Alonso Cueto

El Pedro Castillo es un exilado. Vive en una trinchera cada vez más estrecha. Habla solo para un grupo de seguidores cada vez más reducido. Ese espacio privado no admite a personas ajenas, especialmente a los periodistas. Estos vienen de un mundo de desafíos y preguntas. Es algo que no puede soportar. Cuando el presidente dio entrevistas, como en el caso de la concedida a Fernando del Rincón de la CNN en enero, no pudo sostener sus respuestas. El repliegue que ha dado desde que dijo que la “era un chiste” es una clara señal de su concepción del espacio personal.

Se siente mejor en el aislamiento, rodeado solo de incondicionales (con frecuencia ha hablado también de sus “paisanos” solo para ponerlos en puestos de gobierno). Este no es un asunto nuevo porque ya en los tiempos de su candidatura con frecuencia cortaba las entrevistas con el pretexto de que estaba muy ocupado. Su elección, su presidencia, su negligencia, los indicios claros de corrupción, pueden calificarse como la gran estafa. El camino a esta situación estuvo marcado por la idealización que algunos hicieron de un maestro de provincias. Es el mismo maestro que vimos “tirarse al suelo” en un video de sus protestas para parecer herido y el que plagió su tesis para recibir un grado académico que le permitiera un mejor sueldo. La trampa y el truco forman parte de su modelo. Las palabras no le importan. Se sirve de ellas como instrumentos para lograr sus objetivos.

La prensa es un universo hecho de palabras. Las palabras son mediadoras entre los gobernantes y la gente. La prensa es un mediador crítico y con frecuencia duro. Muchas veces puede equivocarse y algunos de sus miembros pueden estar sesgados en una dirección. Pero desterrar a los periodistas (como también lo hace de un modo inaceptable la presidente del Congreso) es una renuncia a la realidad. El presidente de Perú Libre, por otro lado, prefiere comunicarse por Twitter, donde no tiene que confrontar con otros. No es casual. La concepción de nuestro país que tienen Perú Libre y el presidente siempre fue la de vivir en una trinchera buscando a un enemigo sobre el que disparar. Por eso, el presidente le atribuye los males de su gobierno a una persecución en su contra. Una trinchera solo es el lugar de quienes viven en una guerra, no de quienes gobiernan. Pero el pensamiento binario supone la política como una guerra de unos contra otros (el “pueblo” contra todos los demás).

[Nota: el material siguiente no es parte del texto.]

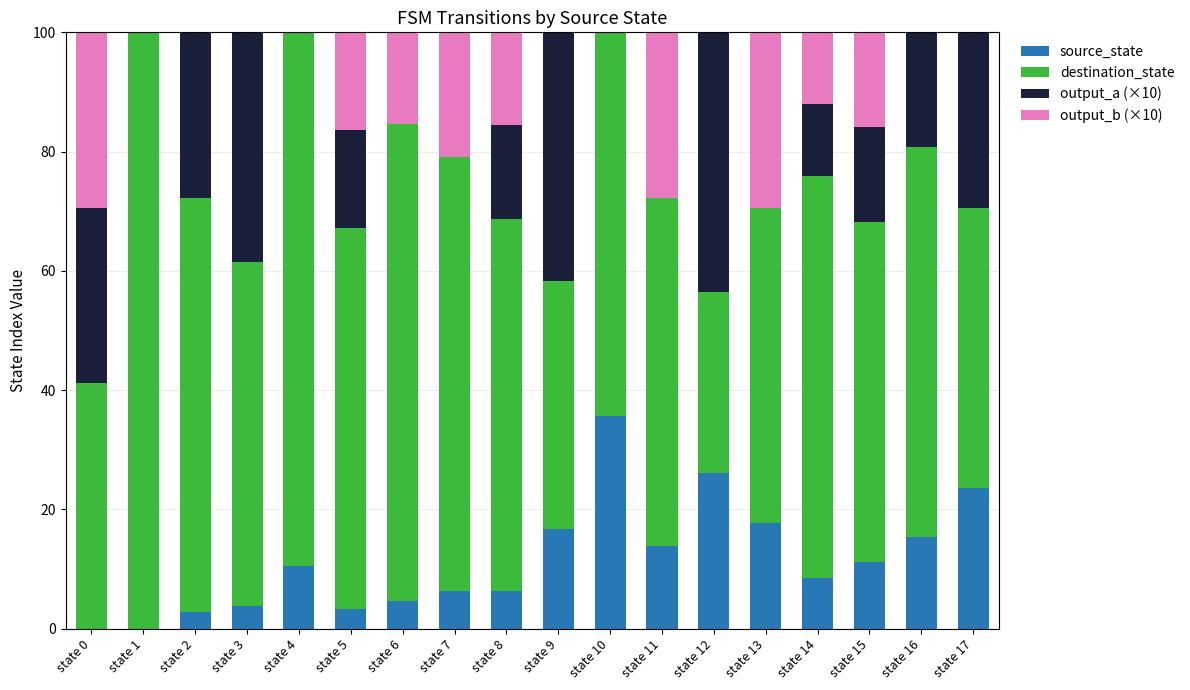

What is the sum of the source_state values at state 9 and state 16?

32.1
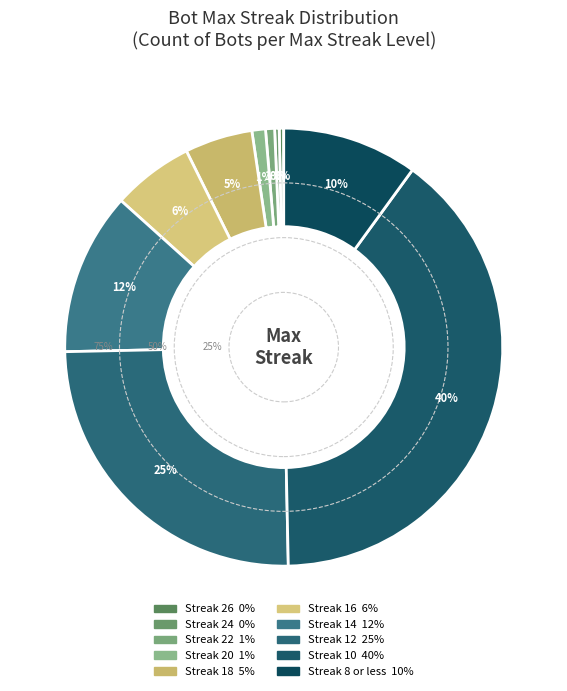

Rank the categories by value from lowest to highest.

26, 24, 22, 20, 18, 16, 8, 14, 12, 10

Durante un tiempo, el sombrero del presidente parecía una señal de desafío. Solo sirvió para que, en febrero pasado, el presidente brasileño se lo quitara y se burlara de él. Poco antes, Castillo había pedido alguna ayuda del presidente mexicano argumentando ser agredido por los “pitucos”.

En un país ya fragmentado y dividido por razones históricas y culturales, gobernar desde el exilio privado solo contribuye a profundizar las divisiones y aislar al líder. No es posible que un partido predique que una parte del país tenga que odiar a la otra, y que esa sea una señal de campaña.

En una de las pequeñas obras maestras de Julio Ramón Ribeyro (“El maestro Berenson, la música y un servidor”), un exdirector de orquesta termina dirigiendo la música que sale de un disco. Lo hace en su casa, ante el aplauso de sus pocos admiradores. Es posible que Ribeyro haya pensado en el destino final de todos los que alguna vez dirigieron orquestas enteras. Tocar solo para el grupo de adictos que todavía creen en un líder exilado del mundo.